Text provided —
━━━━━━━━━━━━━━━━━━━━━━━━━━━━━━
The animal was part of a pop-up event in which students tasted locally produced smoothies and yogurt, and also learned about dairy production. “It was really engaging, especially for students not familiar with farming and agriculture,” says Claflin, the guest experiences manager.
Other pop-up events held at the school include doughnut and matcha tea stations. In addition, dining services holds a Food Truck Frenzy each semester and occasionally invites local restaurants to take over the dining halls. So far, cooks from an Indian restaurant, a Mediterranean deli and a bagel shop have served as guest chefs.
“We design the events to surprise and delight—to be something out of the ordinary,” he says.
‘Dinner is coming’
Jon Snow (with help from Lynn University’s head chef) faced off against the army of the dead in the Florida school’s annual Battle Royale cooking competition. Unlike in the Games of Thrones TV show, this battle for the future of humankind took place in front of students, staff and faculty in a Boca Raton dining hall.
President Kevin Ross, representing House Lynn, played the handsome, brooding hero (Jon Snow), while Lynn’s chefs took on the roles of white walkers—they even wore blue sunglasses to mimic the magical, menacing eyes of the show’s insatiable zombie hordes. Ross’ team’s leg of lamb recipe won out (of course) over turkey legs and roast chickens cooked by the bad guys.
“We made the whole menu match what you might eat on the show,” says Sam Ramos, Sodexo Education’s general manager at Lynn University.
Administrators even commissioned ice sculptures of a wolf, dragon and iron throne to add to the ambience.
Ramos marketed the event for weeks ahead of time, giving dining hall staff “Dinner is Coming” T-shirts to wear, among other promotional efforts. “In university food service, we want to make things different and create a buzz,” Ramos says. “We want to create an atmosphere that allows people to escape from what they’re doing.”
Harvey Mudd College in Southern California is renowned for its math, science and engineering program. Its lack of a culinary academy, however, has not hampered the annual Copper Chef competition.
A team from each residence hall has to win over the judges with menus that incorporate a secret ingredient that isn’t revealed until the night of the competition.
The competition begins with teams from within the college’s nine residence halls competing against one another. The champs from each building set up at a central cooking station and then face off while their fellow students are having dinner. Just before they start, however, the head chef reveals the secret ingredient.
One year it was pomegranate, which the winning team used to make a creamy pasta, says Miguel Ruvalcaba, director of dining services.
“A lot of the students don’t have any prior experience as a chef,” Ruvalcaba says. “But it’s a lot of fun to see the connections they create with faculty and staff.”
━━━━━━━━━━━━━━━━━━━━━━━━━━━━━━
Information shown —
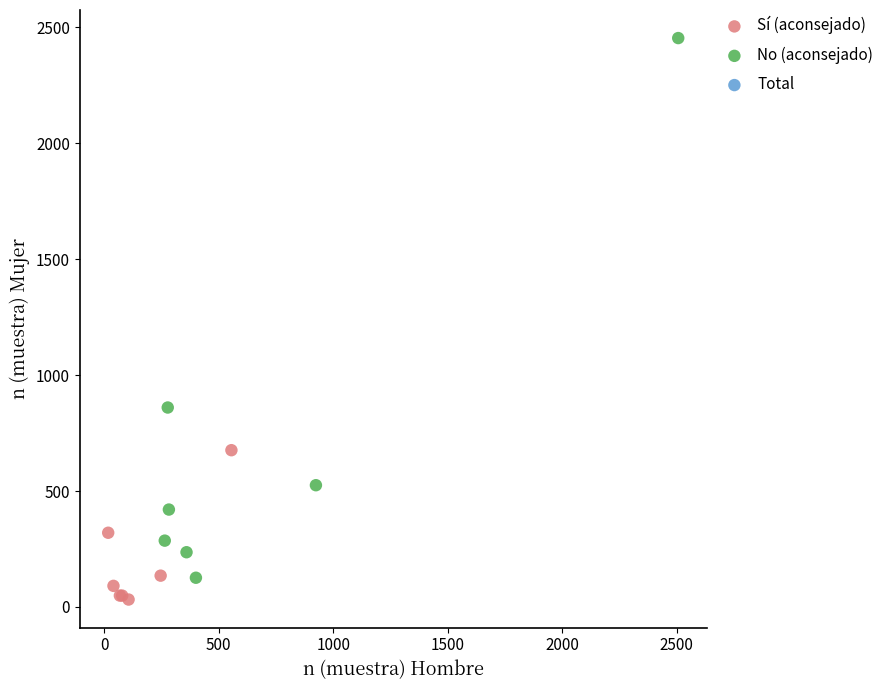

Which series contains the highest Y value?

No (aconsejado)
━━━━━━━━━━━━━━━━━━━━━━━━━━━━━━
Problems and tasks —
1. Translate this sentence from the campus dining article into Spanish: "Administrators even commissioned ice sculptures of a wolf, dragon and iron throne to add to the ambience."
2. Retype the campus dining article from "A team from" to "of dining services.".
3. In the campus dining article, who played Jon Snow in Lynn University's Battle Royale cooking competition?
The data has no role in this work.

Task-by-task outputs —
1. Los administradores incluso encargaron esculturas de hielo de un lobo, un dragón y un trono de hierro para realzar el ambiente.

2.
A team from each residence hall has to win over the judges with menus that incorporate a secret ingredient that isn’t revealed until the night of the competition.
The competition begins with teams from within the college’s nine residence halls competing against one another. The champs from each building set up at a central cooking station and then face off while their fellow students are having dinner. Just before they start, however, the head chef reveals the secret ingredient.
One year it was pomegranate, which the winning team used to make a creamy pasta, says Miguel Ruvalcaba, director of dining services.

3. President Kevin Ross, representing House Lynn.